— Data provided —
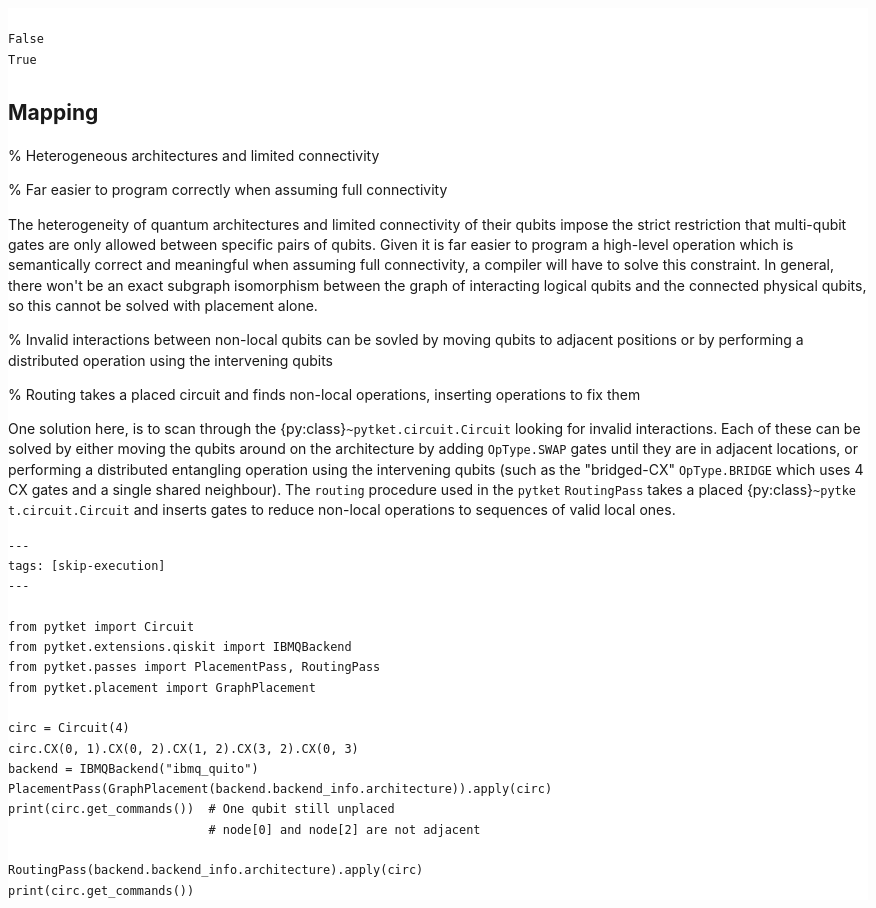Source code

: 
```

False
True
```


## Mapping

% Heterogeneous architectures and limited connectivity

% Far easier to program correctly when assuming full connectivity

The heterogeneity of quantum architectures and limited connectivity of their qubits impose the strict restriction that multi-qubit gates are only allowed between specific pairs of qubits. Given it is far easier to program a high-level operation which is semantically correct and meaningful when assuming full connectivity, a compiler will have to solve this constraint. In general, there won't be an exact subgraph isomorphism between the graph of interacting logical qubits and the connected physical qubits, so this cannot be solved with placement alone.

% Invalid interactions between non-local qubits can be sovled by moving qubits to adjacent positions or by performing a distributed operation using the intervening qubits

% Routing takes a placed circuit and finds non-local operations, inserting operations to fix them

One solution here, is to scan through the {py:class}`~pytket.circuit.Circuit` looking for invalid interactions. Each of these can be solved by either moving the qubits around on the architecture by adding `OpType.SWAP` gates until they are in adjacent locations, or performing a distributed entangling operation using the intervening qubits (such as the "bridged-CX" `OpType.BRIDGE` which uses 4 CX gates and a single shared neighbour). The `routing` procedure used in the `pytket` `RoutingPass` takes a placed {py:class}`~pytket.circuit.Circuit` and inserts gates to reduce non-local operations to sequences of valid local ones.



```{code-cell} ipython3
---
tags: [skip-execution]
---

from pytket import Circuit
from pytket.extensions.qiskit import IBMQBackend
from pytket.passes import PlacementPass, RoutingPass
from pytket.placement import GraphPlacement

circ = Circuit(4)
circ.CX(0, 1).CX(0, 2).CX(1, 2).CX(3, 2).CX(0, 3)
backend = IBMQBackend("ibmq_quito")
PlacementPass(GraphPlacement(backend.backend_info.architecture)).apply(circ)
print(circ.get_commands())  # One qubit still unplaced
                            # node[0] and node[2] are not adjacent

RoutingPass(backend.backend_info.architecture).apply(circ)
print(circ.get_commands())
```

— How to complete this task —
Look back over the material above and state how many lines hold the word "apply". Write the number and nothing else.

— Solution —
2